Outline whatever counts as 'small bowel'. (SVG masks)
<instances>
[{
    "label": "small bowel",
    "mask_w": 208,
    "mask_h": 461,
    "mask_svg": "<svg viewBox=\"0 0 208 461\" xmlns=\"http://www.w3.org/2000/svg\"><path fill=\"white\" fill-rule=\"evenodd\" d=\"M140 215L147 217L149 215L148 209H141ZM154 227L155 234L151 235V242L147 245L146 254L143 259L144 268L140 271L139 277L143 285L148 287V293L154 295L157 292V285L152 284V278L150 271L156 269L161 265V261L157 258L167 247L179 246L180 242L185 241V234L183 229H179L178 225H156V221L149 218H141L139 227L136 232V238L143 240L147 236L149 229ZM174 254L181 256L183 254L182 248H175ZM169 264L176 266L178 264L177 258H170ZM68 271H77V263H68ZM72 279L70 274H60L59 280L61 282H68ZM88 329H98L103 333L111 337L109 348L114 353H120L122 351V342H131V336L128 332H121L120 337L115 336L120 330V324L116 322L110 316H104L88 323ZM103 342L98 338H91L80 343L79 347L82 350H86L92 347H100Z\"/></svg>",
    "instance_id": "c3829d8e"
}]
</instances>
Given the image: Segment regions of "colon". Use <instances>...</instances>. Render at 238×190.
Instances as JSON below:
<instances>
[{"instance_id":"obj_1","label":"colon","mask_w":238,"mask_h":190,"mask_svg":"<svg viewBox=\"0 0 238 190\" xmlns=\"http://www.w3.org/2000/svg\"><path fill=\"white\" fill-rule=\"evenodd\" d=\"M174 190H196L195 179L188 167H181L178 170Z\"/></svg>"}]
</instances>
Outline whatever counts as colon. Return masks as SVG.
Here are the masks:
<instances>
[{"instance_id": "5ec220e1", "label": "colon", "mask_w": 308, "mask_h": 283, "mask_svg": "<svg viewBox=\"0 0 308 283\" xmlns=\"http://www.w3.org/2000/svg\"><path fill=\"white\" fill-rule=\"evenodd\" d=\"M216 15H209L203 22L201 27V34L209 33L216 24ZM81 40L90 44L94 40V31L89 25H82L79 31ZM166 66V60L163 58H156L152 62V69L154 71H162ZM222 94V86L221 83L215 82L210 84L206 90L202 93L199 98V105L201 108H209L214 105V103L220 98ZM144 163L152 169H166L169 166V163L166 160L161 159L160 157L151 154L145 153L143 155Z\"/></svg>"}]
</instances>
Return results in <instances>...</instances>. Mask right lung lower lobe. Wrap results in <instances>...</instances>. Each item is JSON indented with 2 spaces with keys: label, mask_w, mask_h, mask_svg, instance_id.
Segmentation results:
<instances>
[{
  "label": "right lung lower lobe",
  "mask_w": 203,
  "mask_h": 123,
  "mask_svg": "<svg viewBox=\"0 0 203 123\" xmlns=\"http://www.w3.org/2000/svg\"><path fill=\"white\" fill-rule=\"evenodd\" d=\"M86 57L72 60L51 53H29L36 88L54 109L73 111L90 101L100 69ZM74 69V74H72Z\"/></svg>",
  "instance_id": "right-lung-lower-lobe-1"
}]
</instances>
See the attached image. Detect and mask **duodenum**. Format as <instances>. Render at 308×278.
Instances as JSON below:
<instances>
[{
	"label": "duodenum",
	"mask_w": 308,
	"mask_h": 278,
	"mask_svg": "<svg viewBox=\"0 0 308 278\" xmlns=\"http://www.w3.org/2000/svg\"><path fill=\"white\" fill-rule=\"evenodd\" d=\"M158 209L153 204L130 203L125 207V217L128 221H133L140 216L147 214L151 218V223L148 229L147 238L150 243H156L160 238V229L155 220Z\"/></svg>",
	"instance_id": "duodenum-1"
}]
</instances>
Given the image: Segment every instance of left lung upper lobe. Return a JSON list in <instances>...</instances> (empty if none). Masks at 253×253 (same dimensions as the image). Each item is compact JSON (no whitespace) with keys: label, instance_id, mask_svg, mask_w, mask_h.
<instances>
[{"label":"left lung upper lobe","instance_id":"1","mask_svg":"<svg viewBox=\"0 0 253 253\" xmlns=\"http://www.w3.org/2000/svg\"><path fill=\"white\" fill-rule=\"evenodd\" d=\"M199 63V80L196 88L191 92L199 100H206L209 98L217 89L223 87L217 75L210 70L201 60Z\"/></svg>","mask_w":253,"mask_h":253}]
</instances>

__________________________________________________

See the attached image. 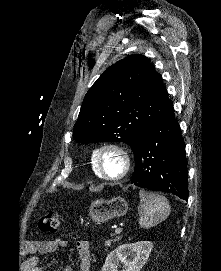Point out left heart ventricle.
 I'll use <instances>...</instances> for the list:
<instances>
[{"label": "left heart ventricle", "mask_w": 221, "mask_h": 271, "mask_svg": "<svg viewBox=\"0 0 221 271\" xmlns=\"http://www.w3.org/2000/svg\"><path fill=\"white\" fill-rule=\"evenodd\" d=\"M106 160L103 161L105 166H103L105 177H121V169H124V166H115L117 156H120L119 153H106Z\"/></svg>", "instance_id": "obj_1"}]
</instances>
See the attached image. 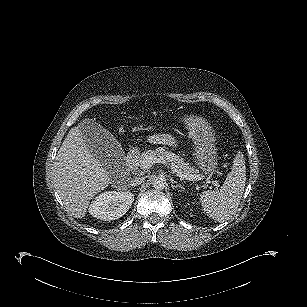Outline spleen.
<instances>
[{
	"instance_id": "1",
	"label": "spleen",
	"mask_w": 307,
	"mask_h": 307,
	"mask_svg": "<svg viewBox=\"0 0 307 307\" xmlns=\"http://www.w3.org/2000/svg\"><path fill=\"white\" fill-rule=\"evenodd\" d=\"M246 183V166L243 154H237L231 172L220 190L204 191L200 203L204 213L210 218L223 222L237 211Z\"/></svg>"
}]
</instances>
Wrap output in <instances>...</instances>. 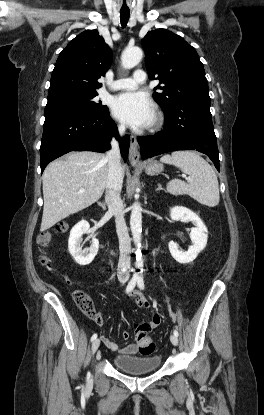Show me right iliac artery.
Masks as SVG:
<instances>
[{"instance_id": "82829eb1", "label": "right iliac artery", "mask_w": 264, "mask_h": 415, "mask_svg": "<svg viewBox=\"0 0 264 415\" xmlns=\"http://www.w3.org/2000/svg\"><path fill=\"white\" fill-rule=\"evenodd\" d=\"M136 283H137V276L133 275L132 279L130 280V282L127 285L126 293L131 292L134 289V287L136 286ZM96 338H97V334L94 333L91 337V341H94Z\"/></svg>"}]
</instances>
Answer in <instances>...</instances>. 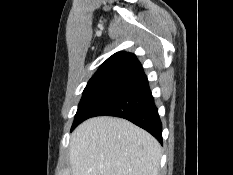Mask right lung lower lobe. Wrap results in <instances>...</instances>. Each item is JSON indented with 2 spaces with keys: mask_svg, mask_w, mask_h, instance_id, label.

__________________________________________________

> **Exercise instructions**: Count the lines in the entries above that contain the string "upper", matching case exactly. Reply with the number only.

> **Response**: 2